Using Bitsandbytes for Model Quantization
After installation, you can use it. Here's a simple example with a Hugging Face model. We load a model in 8-bit precision.
from transformers import AutoModelForCausalLM, AutoTokenizer
import torch
model_name = "gpt2"
tokenizer = AutoTokenizer.from_pretrained(model_name)
model = AutoModelForCausalLM.from_pretrained(
model_name,
load_in_8bit=True, # Use 8-bit quantization
device_map="auto"
)
# Test inference
input_text = "Hello, how are you?"
inputs = tokenizer(input_text, return_tensors="pt")
outputs = model.generate(**inputs, max_length=50)
print(tokenizer.decode(outputs[0]))
This code loads GPT-2 in 8-bit. It uses less GPU memory. The device_map="auto" handles placement. Output will be a generated text.
Example Output
Hello, how are you? I am fine, thank you. How can I help you today?

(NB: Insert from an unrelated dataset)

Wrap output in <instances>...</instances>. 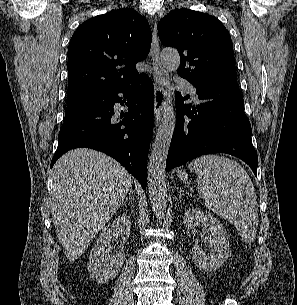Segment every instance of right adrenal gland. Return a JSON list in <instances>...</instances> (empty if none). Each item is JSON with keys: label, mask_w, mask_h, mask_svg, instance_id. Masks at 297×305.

You can also use 4-bit quantization. Change load_in_8bit to load_in_4bit. This saves even more memory. Bitsandbytes makes this simple.
Installing on Windows
Windows support is limited. Bitsandbytes works best on Linux. For Windows, use WSL2 (Windows Subsystem for Linux). Install WSL2 and Ubuntu. Then follow the Linux instructions. Alternatively, use Google Colab for free GPU access.
Steps for WSL2:
- Install WSL2 from Microsoft Store.
- Open Ubuntu terminal.
- Install CUDA toolkit inside WSL2.
- Install PyTorch and Bitsandbytes as above.
This gives you a Linux-like environment. It avoids Windows-specific issues.
Installing on macOS
Bitsandbytes does not support macOS. It requires CUDA, which is not available on Mac. Use cloud services like AWS or Google Colab. Or use a Linux virtual machine. This is a limitation to note.
Best Practices for Installation
Always use a virtual environment. This prevents package conflicts. Use venv or conda. For example:
python -m venv bnb_env
source bnb_env/bin/activate # On Linux/Mac
bnb_env\Scripts\activate # On Windows
Then install Bitsandbytes inside. Also, keep your CUDA driver updated. Check your GPU compute capability. Bitsandbytes supports compute 5.0 and above. Older GPUs may not work.
Important: Always match Bitsandbytes version with PyTorch. Use pip list to check versions. Upgrade if needed.
Conclusion
Installing Bitsandbytes in Python is straightforward. Use pip for most cases. Build from source for custom needs. Ensure CUDA is installed and compatible. This library saves memory and speeds up models. It is essential for large language model work. Follow this guide to avoid errors. Now you can quantize models with ease. Happy coding!